__TEXT SEGMENT__:
-- -- --
After Two Crushing Second-Place Finishes, Andy Philachack Finally Earns His Breakthrough Victory at Winter Bayou Poker Challenge

December 06, 2007 - 10:58:14 AM EST  | 

After Two Crushing Second-Place Finishes, Andy Philachack Finally Earns His Breakthrough Victory at Winter Bayou Poker Challenge

After Two Crushing Second-Place Finishes, Andy Philachack Finally Earns His Breakthrough Victory at Winter Bayou Poker Challenge 

Two-time WSOP gold bracelet winner Josh Arieh is the runner-up at Harrah’s New Orleans 

New Orleans, LA (December 5, 2007) – There’s an old saying that no one remembers who finishes second.  Andy Philachack learned that lesson the hard way.  Twice.  Back in 2005, the 33-year-old Dallas chiropractor took second place at the World Poker Open.  Earlier this year, he followed up that mixed blessing with yet another second-place showing, on a day when poker history was re-written by one of poker’s most famous superstars.  Philachack was the runner up in Event #15 at the 2007 World Series of Poker, which just so happened to be the tournament domino that knocked Phil Hellmuth, Jr. into a class all his own, as the combustible poker icon iced away his record-11th WSOP victory.   

          The memory of being ignored and instantly forgotten by pretty much the entire poker world was tempered by a second-place payout from that event totaling $394,594.  As satisfying a collecting a big tournament payout may seem to the average poker player, true champions measure themselves not on the basis in-the-money finishes or final table appearances, but of victories won.
-- -- --
__EXTRACTED INFORMATION__:
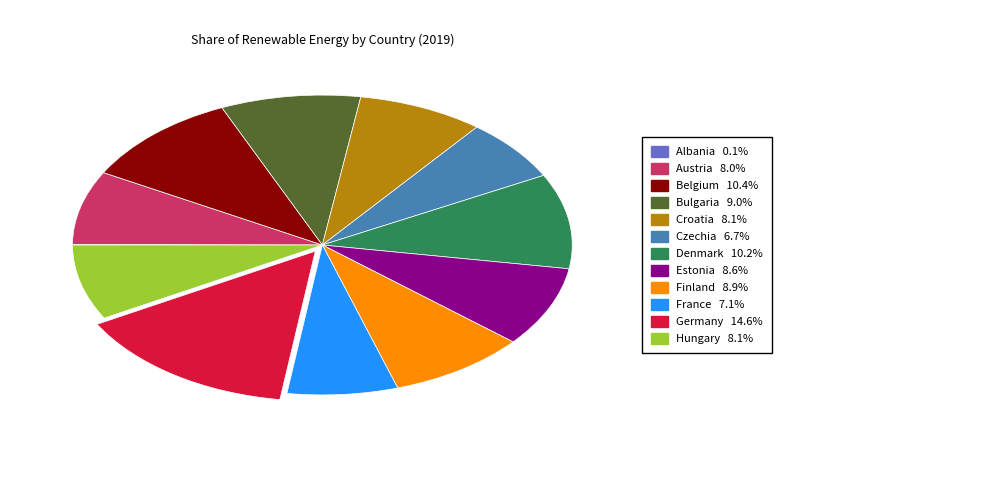

Does any single category account for the majority?

No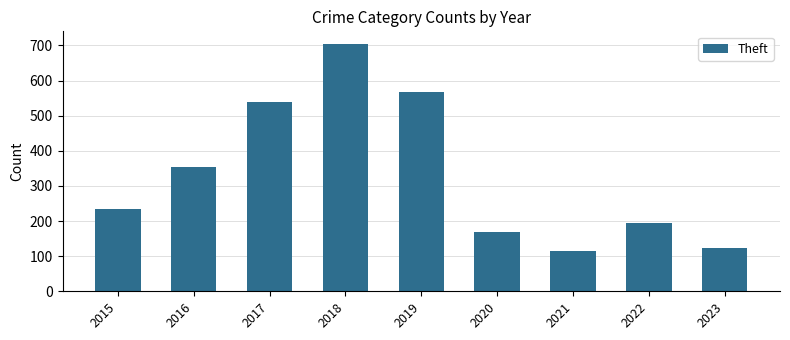

Rank the categories by value from lowest to highest.

2021, 2023, 2020, 2022, 2015, 2016, 2017, 2019, 2018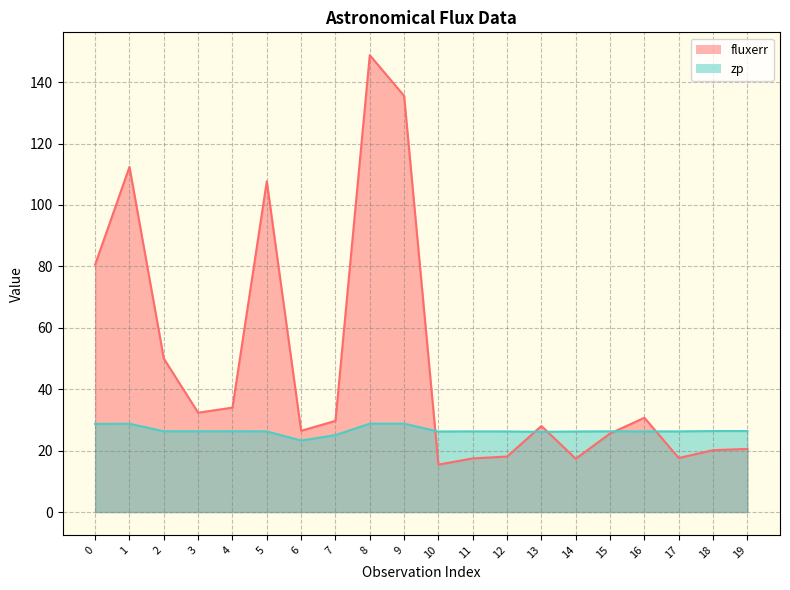

In fluxerr, how many points are lower than both neighbors (excluding endpoints)?

5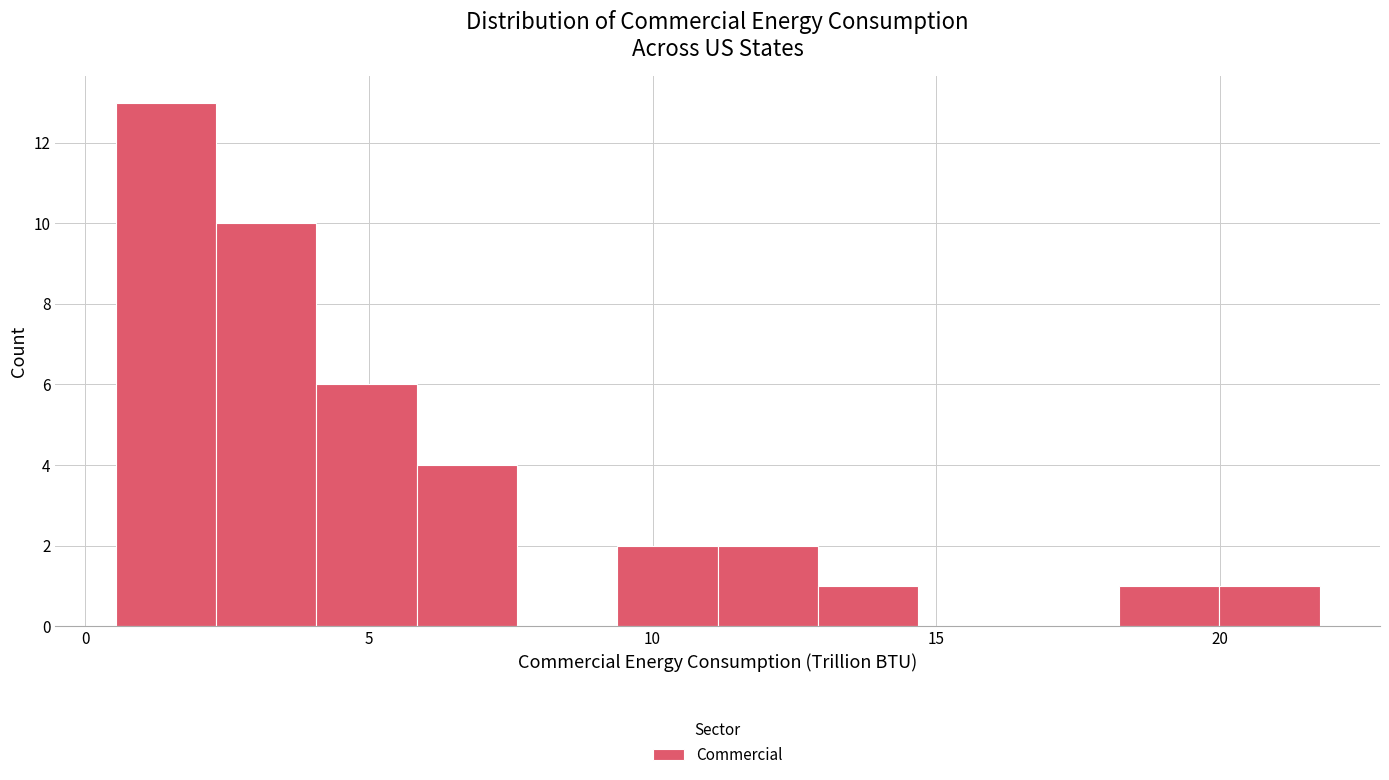

Around what value on the x-axis is the tallest bar? Give the approximate position of its centre, as read against the axis.

1.5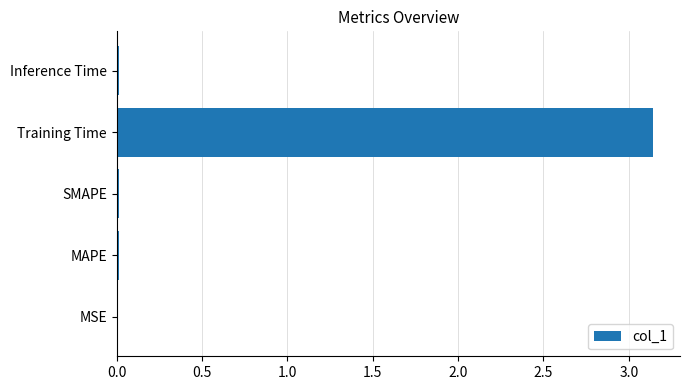

Which category has the highest value across all series?

Training Time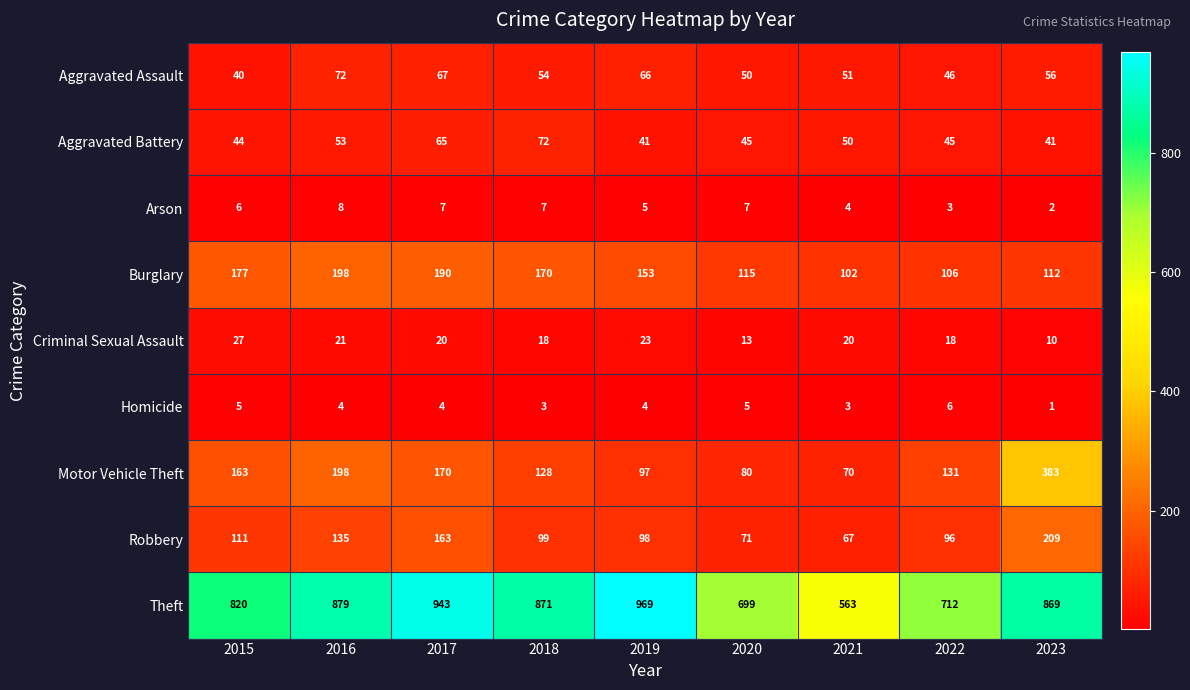

Which label corresponds to the smallest value in the chart?

2023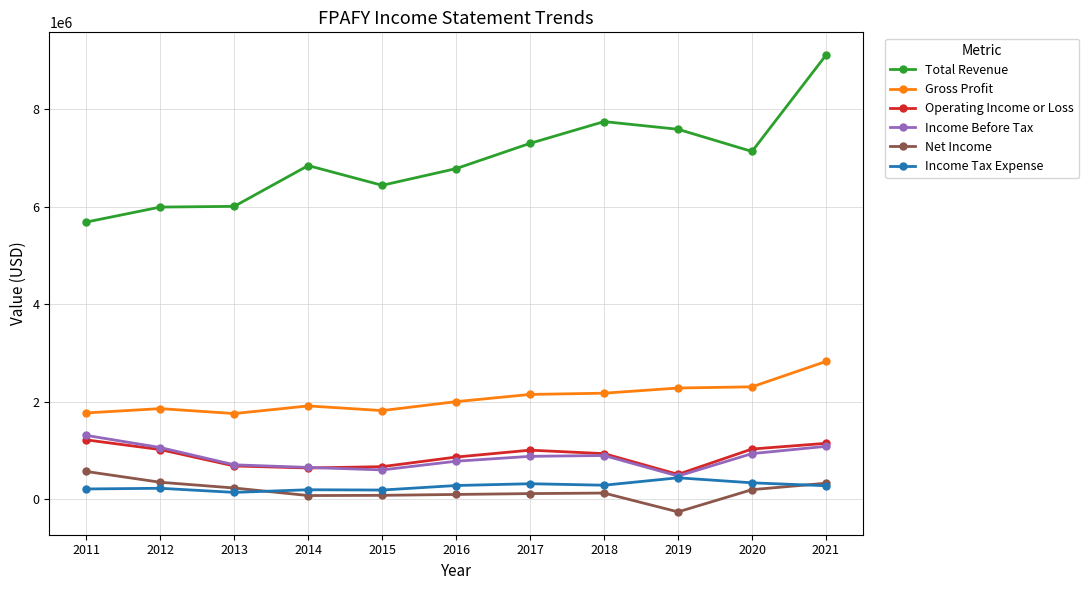

What is the maximum value shown in the chart?

9103200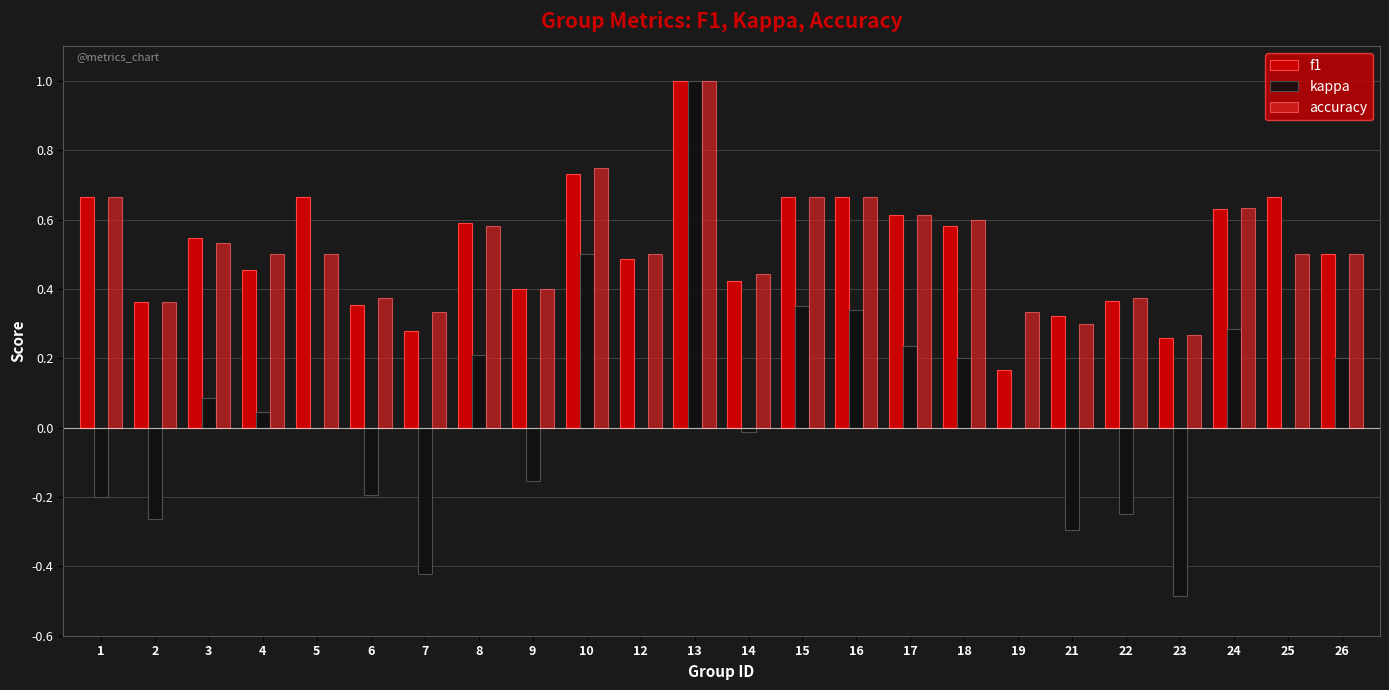

What are all the series names shown in the legend?

f1, kappa, accuracy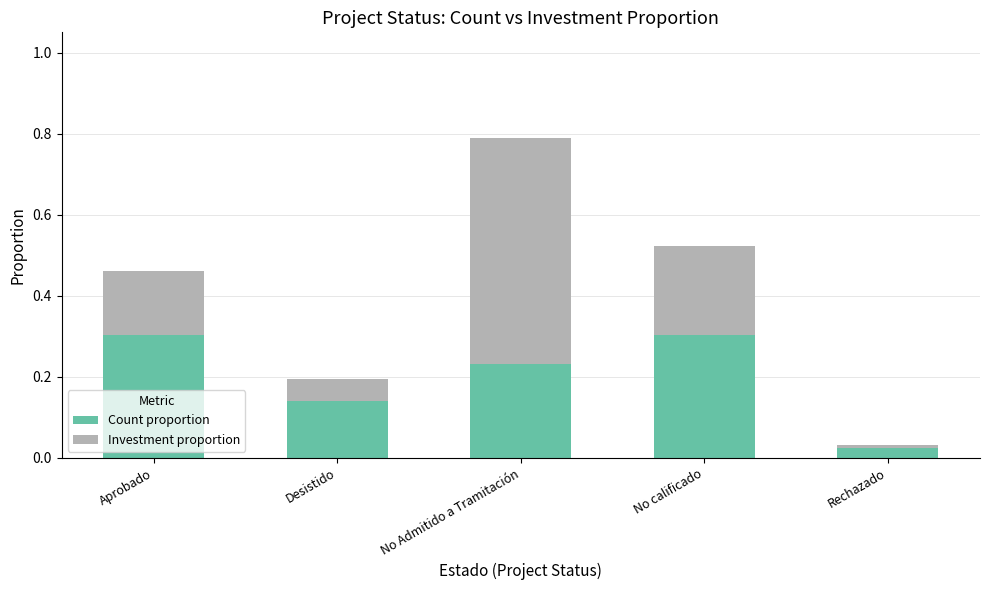

The Count proportion series shows 0.4 at No Admitido a Tramitación. True or false?

False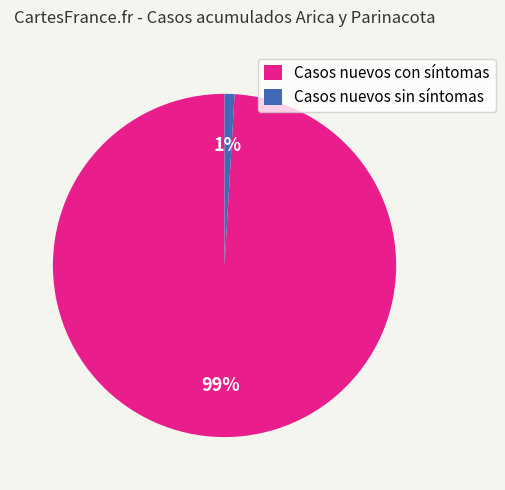

Does any single category account for the majority?

Yes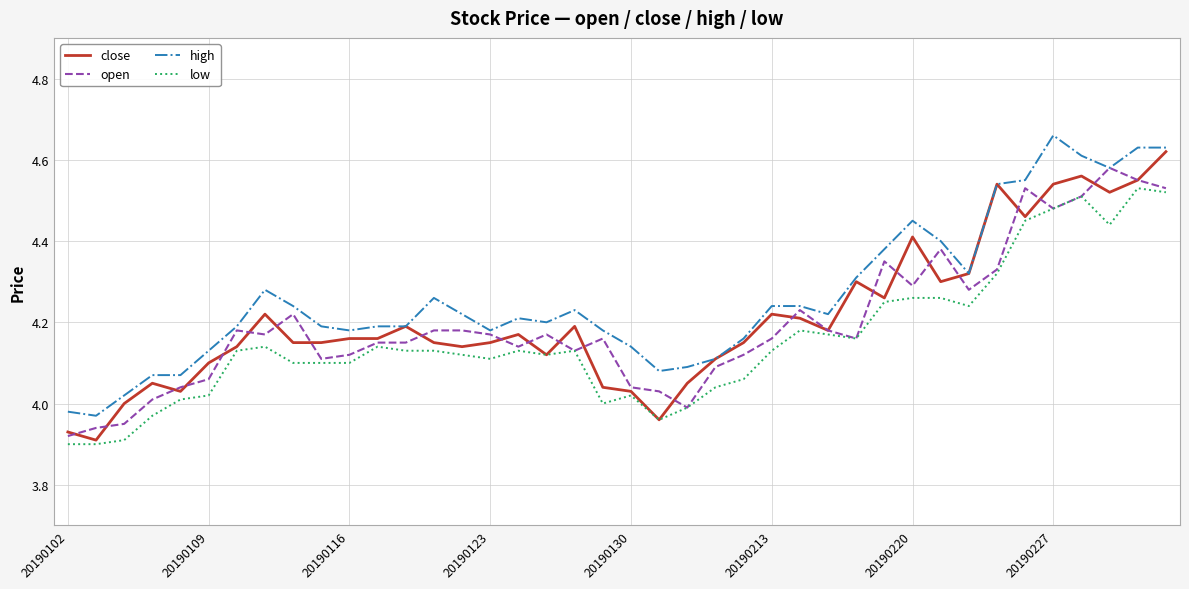

How many lines are shown in the chart?

4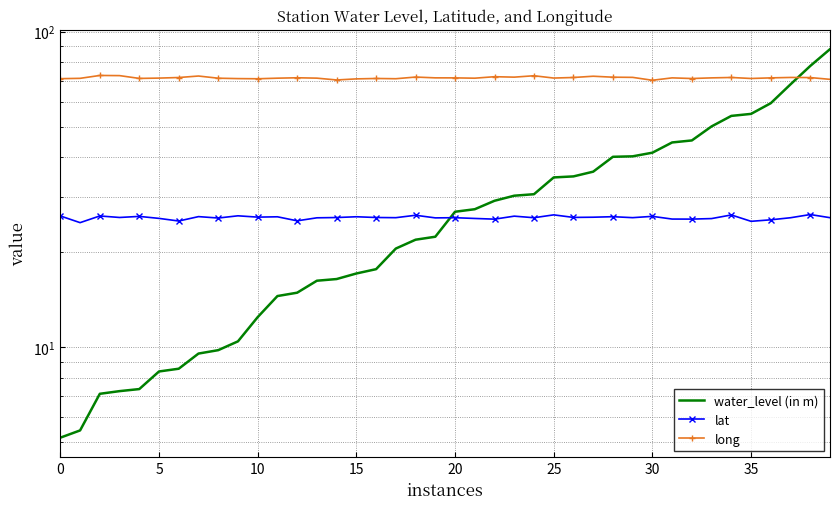

Rank the series at 38 from highest to lowest value.

water_level (in m), long, lat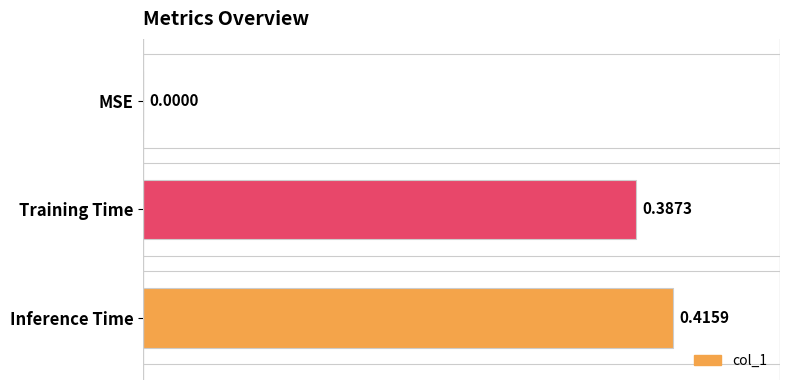

At which label is the value closest to 0?

MSE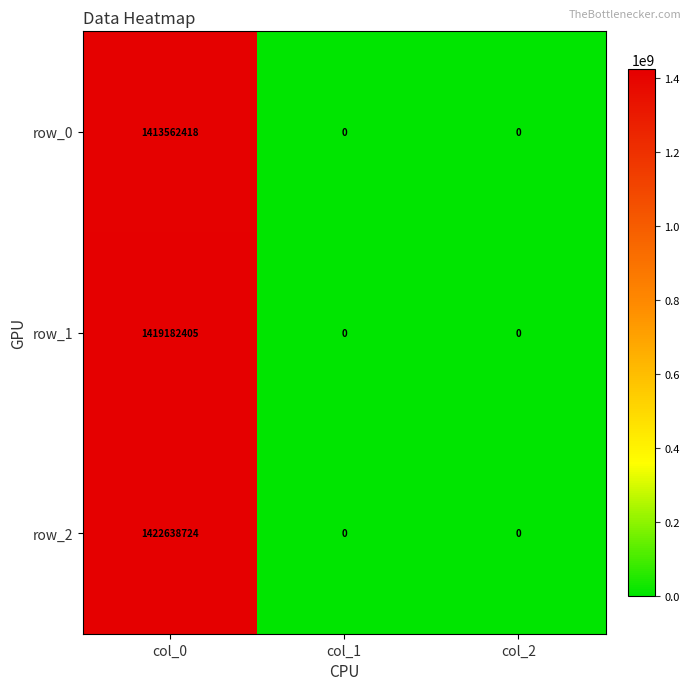

Reading left to right, list all the values displayed in this chart.

row_0: col_0=1413562418	col_1=0	col_2=0
row_1: col_0=1419182405	col_1=0	col_2=0
row_2: col_0=1422638724	col_1=0	col_2=0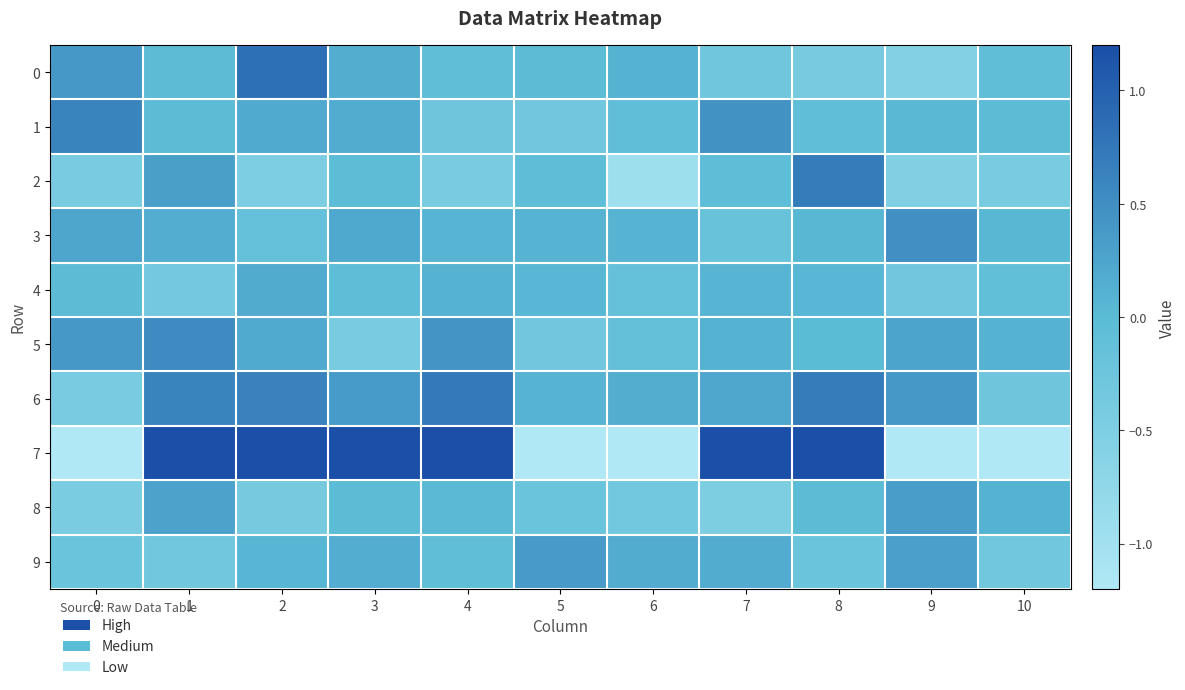

At how many categories does at least one series exceed 35?

3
-- -- --
__REQUIRED TASKS__:
(a) Please condense the paragraph in the poker article that begins "New Orleans, LA (December 5, 2007)" into a shorter version that keeps its main facts.
(b) Continue the poker article above, picking up right after its final sentence.

__ANSWERS FOR THIS EXERCISE__:
(a) An old saying holds that no one remembers who finishes second, and Andy Philachack, a 33-year-old Dallas chiropractor, learned this twice. He took second place at the 2005 World Poker Open. In 2007 he was runner-up in Event #15 at the World Series of Poker, the event where Phil Hellmuth, Jr. won his record 11th WSOP title.

(b)
          In July, Philachack returned to his home in the Dallas suburb of Garland inspired by his performance at the World Series of Poker, but less than satisfied with the end results.  He vowed to make significant improvements to his game.  So, Philachack enlisted the counsel of a highly-respected tournament player from Dallas named Kido Pham.  When the 2007-08 World Series of Poker Circuit schedule rolled around, both Philachack and Pham made plans to attend the fourth stop on the series schedule, to be held at Harrah’s New Orleans.  Fast forward to December 5, 2007:  Andy Philachack became a poker champion.            

          “I was playing for first place all the way,” said Andy Philachack just moments after winning his first major tournament victory in the championship event at the 2007 Winter Bayou Poker Challenge.  “I had no other goal but first place in this tournament.”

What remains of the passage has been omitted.